Vince Cable’s speech to Lib Dem conference was just about on-message as regard to the coalition’s economic strategy. We need the state, he said; we need a demand stimulus, he said; we are taking advantage of low interest rates and borrowing more, he said. But he didn’t quite call for more borrowing for an immediate fiscal boost.
In fact, any Lib Dem wanting to call for a departure from George Osborne’s Plan A will now find it very difficult to do so after the party conference voted overwhelmingly in favour of the current fiscal plan.
This morning, delegates were asked to vote for a motion backing the “difficult decisions taken by the coalition government” and calling for the government to “do everything possible to stimulate growth within its fiscal mandate” (emphasis mine).
Linda Jack, one of the party activists who voted against the coalition in the first place, tried to scupper this by moving an amendment calling for the government to rip up its plans and pump money into the economy.
It was a key test for the leadership. If delegates voted for the amendment, it would mean the official Lib Dem position would be to directly oppose the most important element of what the party is doing in government.
Party officials knew it was important, and dragged a succession of high-profile MPs and ministers up to speak against the amendment. Tim Farron, the party president and one of the leading lights of the party’s left wing, called the amendment “crackers”.
In the end, the leadership won and the amendment was resoundingly defeated – not least because, as one official pointed out, all those who support a Ballsite stimulus have probably left the party already.
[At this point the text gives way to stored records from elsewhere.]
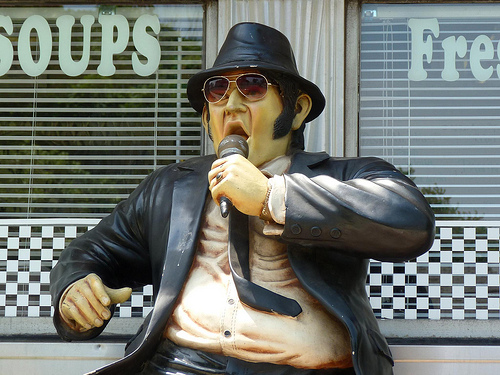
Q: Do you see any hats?
A: Yes, there is a hat.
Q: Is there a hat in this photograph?
A: Yes, there is a hat.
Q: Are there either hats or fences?
A: Yes, there is a hat.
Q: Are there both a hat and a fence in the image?
A: No, there is a hat but no fences.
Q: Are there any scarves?
A: No, there are no scarves.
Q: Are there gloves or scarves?
A: No, there are no scarves or gloves.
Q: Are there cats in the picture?
A: No, there are no cats.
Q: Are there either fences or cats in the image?
A: No, there are no cats or fences.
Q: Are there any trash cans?
A: No, there are no trash cans.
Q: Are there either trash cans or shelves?
A: No, there are no trash cans or shelves.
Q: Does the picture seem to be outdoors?
A: Yes, the picture is outdoors.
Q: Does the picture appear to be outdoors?
A: Yes, the picture is outdoors.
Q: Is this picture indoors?
A: No, the picture is outdoors.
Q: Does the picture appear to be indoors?
A: No, the picture is outdoors.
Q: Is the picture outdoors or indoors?
A: The picture is outdoors.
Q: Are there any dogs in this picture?
A: No, there are no dogs.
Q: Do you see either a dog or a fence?
A: No, there are no dogs or fences.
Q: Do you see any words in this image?
A: Yes, there are words.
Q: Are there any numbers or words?
A: Yes, there are words.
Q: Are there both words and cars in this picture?
A: No, there are words but no cars.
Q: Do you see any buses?
A: No, there are no buses.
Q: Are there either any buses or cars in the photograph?
A: No, there are no buses or cars.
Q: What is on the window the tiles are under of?
A: The words are on the window.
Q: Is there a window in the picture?
A: Yes, there is a window.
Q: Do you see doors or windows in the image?
A: Yes, there is a window.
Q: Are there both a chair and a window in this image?
A: No, there is a window but no chairs.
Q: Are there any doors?
A: No, there are no doors.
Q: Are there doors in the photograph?
A: No, there are no doors.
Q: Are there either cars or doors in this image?
A: No, there are no doors or cars.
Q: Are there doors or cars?
A: No, there are no doors or cars.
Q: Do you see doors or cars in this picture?
A: No, there are no doors or cars.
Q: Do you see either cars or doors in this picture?
A: No, there are no doors or cars.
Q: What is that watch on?
A: The watch is on the statue.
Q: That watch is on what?
A: The watch is on the statue.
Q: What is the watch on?
A: The watch is on the statue.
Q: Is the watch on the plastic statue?
A: Yes, the watch is on the statue.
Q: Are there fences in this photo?
A: No, there are no fences.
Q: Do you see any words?
A: Yes, there are words.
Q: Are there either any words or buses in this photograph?
A: Yes, there are words.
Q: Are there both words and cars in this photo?
A: No, there are words but no cars.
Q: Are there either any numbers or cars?
A: No, there are no cars or numbers.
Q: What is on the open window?
A: The words are on the window.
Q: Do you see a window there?
A: Yes, there is a window.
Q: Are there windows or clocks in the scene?
A: Yes, there is a window.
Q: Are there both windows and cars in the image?
A: No, there is a window but no cars.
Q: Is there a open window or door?
A: Yes, there is an open window.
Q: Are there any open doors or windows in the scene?
A: Yes, there is an open window.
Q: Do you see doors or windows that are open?
A: Yes, the window is open.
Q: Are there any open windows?
A: Yes, there is an open window.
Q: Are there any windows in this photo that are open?
A: Yes, there is a window that is open.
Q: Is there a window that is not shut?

One adviser to Nick Clegg claimed the vote was a huge moment: “We’ve defeated the Trots!” It wasn’t quite Neil Kinnock’s defeat of Militant Tendency, but it will have lasting consequences.
Now, those MPs who have been calling for a change in economic policy in recent weeks – John Pugh and Annette Brooke to name two – will find it difficult to do so, knowing the party has rejected that course of action. And if Vince does decide to go one step further and call for Plan B, he will now find his hands somewhat tied.